▶ Aplique a leitura
a – Passe para o inglês a seguinte frase do relato sobre Luana: "A área em torno da Faculdade de Jornalismo, da Universidade Federal da Bahia, é um desses pontos."
b – Dê sequência ao relato sobre Luana, começando logo depois da última frase apresentada.

▶ Texto para análise
※
Os anos foram passando e a adolescente virou adulta. Com a adolescência se foi boa parte do medo que Luana tinha de ser flagrada. A convivência com usuários lhe rendia bons pontos para consumo sem que ninguém a perturbasse. A área em torno da Faculdade de Jornalismo, da Universidade Federal da Bahia, é um desses pontos. Na verdade, toda a UFBA é conhecida pelo seu ambiente tolerável com relação ao uso de substâncias psicoativas. Não se sabe se essa tolerância é por opção, já que nem a polícia militar nem a civil podem intervir na área, considerada patrimônio federal.

Confiando nessa “paz”, Luana, então com 20 anos, estava lá, sentada, na beira da calçada, apenas apertando o baseado. Acompanhando-a estavam dois amigos, um homem e uma mulher. A erva triturada dava trabalho para entrar no tubo feito com seda de papel. Era como uma arma antiga, daquelas em que se coloca a pólvora no cano e a vai pressionando com uma vara. No caso, o que fazia a pressão para juntar a massa num menor espaço possível era o palito de fósforo.
※
▶ Material apresentado
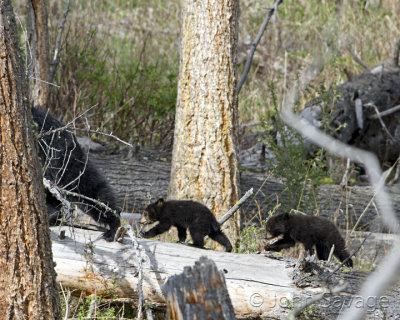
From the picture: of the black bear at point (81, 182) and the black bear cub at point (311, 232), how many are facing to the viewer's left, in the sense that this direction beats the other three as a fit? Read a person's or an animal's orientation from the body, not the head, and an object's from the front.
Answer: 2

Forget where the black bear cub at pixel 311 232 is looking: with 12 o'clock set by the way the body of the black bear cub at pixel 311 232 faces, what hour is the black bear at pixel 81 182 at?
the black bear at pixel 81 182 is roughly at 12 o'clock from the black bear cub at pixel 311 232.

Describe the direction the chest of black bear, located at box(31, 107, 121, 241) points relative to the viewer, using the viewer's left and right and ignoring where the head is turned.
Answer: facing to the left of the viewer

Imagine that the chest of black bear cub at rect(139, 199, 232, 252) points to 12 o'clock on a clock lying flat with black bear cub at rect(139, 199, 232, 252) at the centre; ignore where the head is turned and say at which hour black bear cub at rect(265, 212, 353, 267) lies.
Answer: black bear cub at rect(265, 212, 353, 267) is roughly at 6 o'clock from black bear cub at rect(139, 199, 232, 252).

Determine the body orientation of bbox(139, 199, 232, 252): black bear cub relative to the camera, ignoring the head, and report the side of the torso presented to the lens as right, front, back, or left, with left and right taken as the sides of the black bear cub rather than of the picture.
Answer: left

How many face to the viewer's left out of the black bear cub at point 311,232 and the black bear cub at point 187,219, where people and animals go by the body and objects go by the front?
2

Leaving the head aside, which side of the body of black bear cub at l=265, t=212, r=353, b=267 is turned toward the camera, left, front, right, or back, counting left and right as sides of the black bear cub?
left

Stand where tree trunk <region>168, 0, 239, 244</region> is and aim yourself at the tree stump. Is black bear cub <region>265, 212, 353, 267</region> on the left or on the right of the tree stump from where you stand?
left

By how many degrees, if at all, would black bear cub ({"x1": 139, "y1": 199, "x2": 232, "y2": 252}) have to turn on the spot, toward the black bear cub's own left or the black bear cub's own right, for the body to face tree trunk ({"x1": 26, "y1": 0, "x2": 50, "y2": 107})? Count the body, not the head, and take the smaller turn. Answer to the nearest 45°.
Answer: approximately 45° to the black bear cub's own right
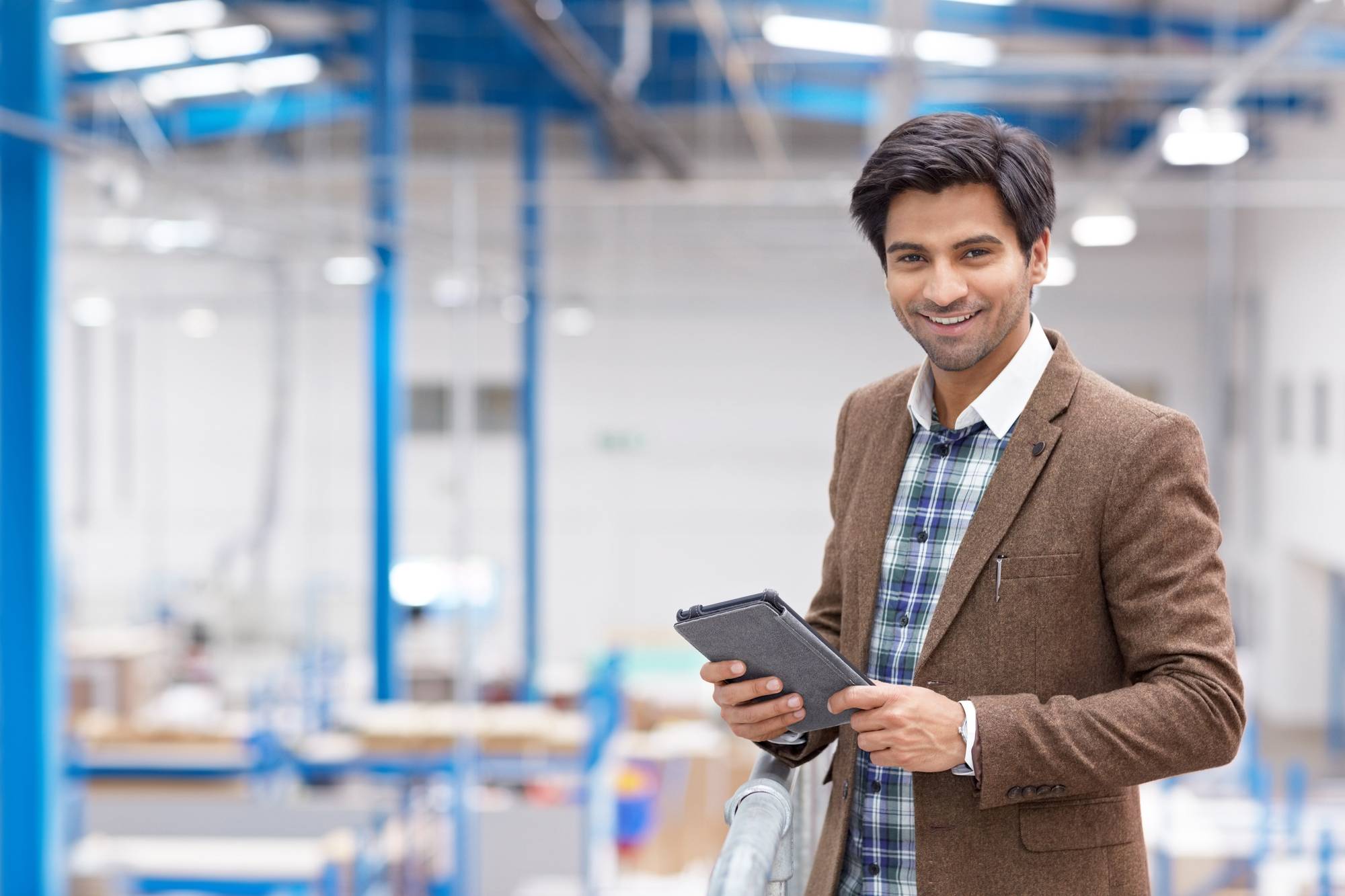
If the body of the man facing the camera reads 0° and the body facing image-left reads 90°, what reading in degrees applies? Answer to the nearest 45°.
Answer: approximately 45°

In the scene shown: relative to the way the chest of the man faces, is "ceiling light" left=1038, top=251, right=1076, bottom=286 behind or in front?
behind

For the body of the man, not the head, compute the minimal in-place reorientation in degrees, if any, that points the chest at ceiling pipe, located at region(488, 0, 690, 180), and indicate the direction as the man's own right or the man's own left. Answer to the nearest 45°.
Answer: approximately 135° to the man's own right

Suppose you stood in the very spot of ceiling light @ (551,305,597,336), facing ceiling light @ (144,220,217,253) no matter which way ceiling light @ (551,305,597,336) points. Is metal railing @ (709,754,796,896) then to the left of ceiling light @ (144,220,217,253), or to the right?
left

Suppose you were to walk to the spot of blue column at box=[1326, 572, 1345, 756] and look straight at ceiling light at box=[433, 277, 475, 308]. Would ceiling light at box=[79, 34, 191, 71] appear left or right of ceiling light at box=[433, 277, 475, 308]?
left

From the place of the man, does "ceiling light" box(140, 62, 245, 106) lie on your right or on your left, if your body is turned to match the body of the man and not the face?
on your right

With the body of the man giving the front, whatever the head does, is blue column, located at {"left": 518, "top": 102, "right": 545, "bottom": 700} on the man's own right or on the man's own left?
※
▶ Seção de respostas
a – The area around the School of Journalism of the Federal University of Bahia is one of those spots.

b –
O local, rodeado por floresta densa, inspirava a atitude. Parecia que ela estava numa rua deserta, sem movimento, onde um ou outro carro passava, onde um ou outro segurança circulava. Era dia, mas as nuvens tapavam a luz do sol, o que dava ao lugar um ar ainda mais bucólico, com ventos suaves, como num fim de tarde de inverno.

O cigarro que Luana estava preparando não havia nem alcançado a boca, quando sua concentração foi interrompida por um segurança revoltado. Ele pedia para que a audaciosa garota e seus amigos se retirassem do campus. Parecia que aquela cena estava ocorrendo no local pela primeira vez.

“Vocês, por favor, se retirem da Universidade”, disse o segurança.

Luana levantou contrariada. Ela não via no segurança nenhuma jurisprudência para exigir que eles se retirassem. Pela lei, apenas um policial civil ou militar poderia detê-la. Esse era o principal motivo pelo qual milhares de estudantes costumam escolher o local para relaxar sob o prazer da droga. Como um campus federal, a área não pode sofrer nenhuma interferência estadual. Apenas a Polícia Federal ou o exército podem intervir.

Levada presa, ela não poderia ser, mas expulsa da UFBA, sim. Conscientes disso, os três se levantaram batendo em retirada.

“Vamos, vamos, saiam daqui!”, esbravejava o segurança.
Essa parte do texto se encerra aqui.